*抜粋*.
-------

肺炎は⽇本を含む世界中で⾼齢者の死因の上位を占めます。フレイルとは加齢や病気による⼼⾝の衰えにより要介護になるリスクが⾼い状態をいいます。これまでの研究で、寝たきり等要介護状態の⾼齢者では誤嚥性肺炎が起こりやすいことがわかっています。しかし、要介護状態ではないがフレイルの⾼齢者が、肺炎になりやすく重症化しやすいのかは不明でした。

 

研究の概要

フレイル⾼齢者は肺炎にかかりやすく重症化しやすいのかを調べるため、⼀般社団法⼈⽇本⽼年学的評価研究機構(JAGES: Japan Gerontological Evaluation Study)が、2016 年 10 ⽉から 2017 年 1 ⽉の期間に⾏った約 18 万⼈の要介護認定を受けていない 65 歳以上の⾼齢者の健康と暮らしに関するアンケート調査データを統計解析しました。調査対象者が過去1年間で肺炎にかかったか、また、肺炎かインフルエンザ*にかかった後肺炎で⼊院したかを調べました。 

フレイルの判定は、厚⽣労働省が開発した基本チェックリストにより⾏いました。フレイル以外で肺炎に関係する可能性のある年齢、性、教育年数、所得、家族構成、婚姻状況、喫煙、肺炎にかかりやすく重症化しやすくなる病気(糖尿病、呼吸器疾患、⼼疾患、腎臓疾患)、肺炎球菌予防接種等の影響を統計学的な⽅法で除去しました。*インフルエンザになると、肺炎にかかりやすくなります。

 

研究の成果

統計解析の結果、フレイル⾼齢者は、フレイルではない⾼齢者と⽐べて、約 1.9 倍肺炎にかかりやすい可能性があることが明らかになりました。また、フレイルの前段階にある⾼齢者もフレイルではない⾼齢者に⽐べて 1.3 倍肺炎にかかりやすいことが分かりました。フレイル⾼齢者は、フレイルではない⾼齢者と⽐べて 1.8 倍肺炎で⼊院しやすい可能性があることが明らかになりました(下図)。

-------

*課題*.
抜粋をもとに、次の問いに答えよ。
(a) 統計解析したアンケート調査データは、約何人の高齢者のものか。
(b) フレイルの判定には何を用いたか。
(c) フレイル高齢者は、フレイルではない高齢者と比べて何倍肺炎で入院しやすい可能性があるか。

*資料*.

-------

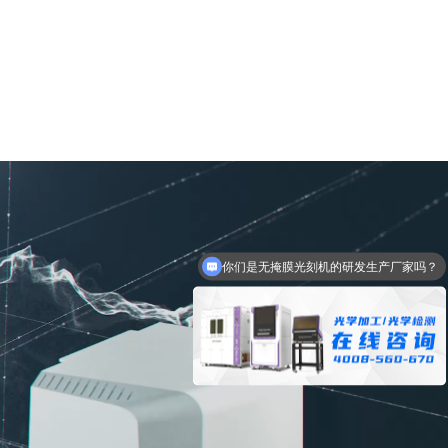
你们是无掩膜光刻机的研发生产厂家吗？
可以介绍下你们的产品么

-------

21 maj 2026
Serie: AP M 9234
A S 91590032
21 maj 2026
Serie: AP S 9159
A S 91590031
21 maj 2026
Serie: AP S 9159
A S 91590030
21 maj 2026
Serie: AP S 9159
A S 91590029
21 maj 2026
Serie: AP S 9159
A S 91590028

-------

*解答*.
(a) 約18万人
(b) 厚生労働省が開発した基本チェックリスト
(c) 1.8倍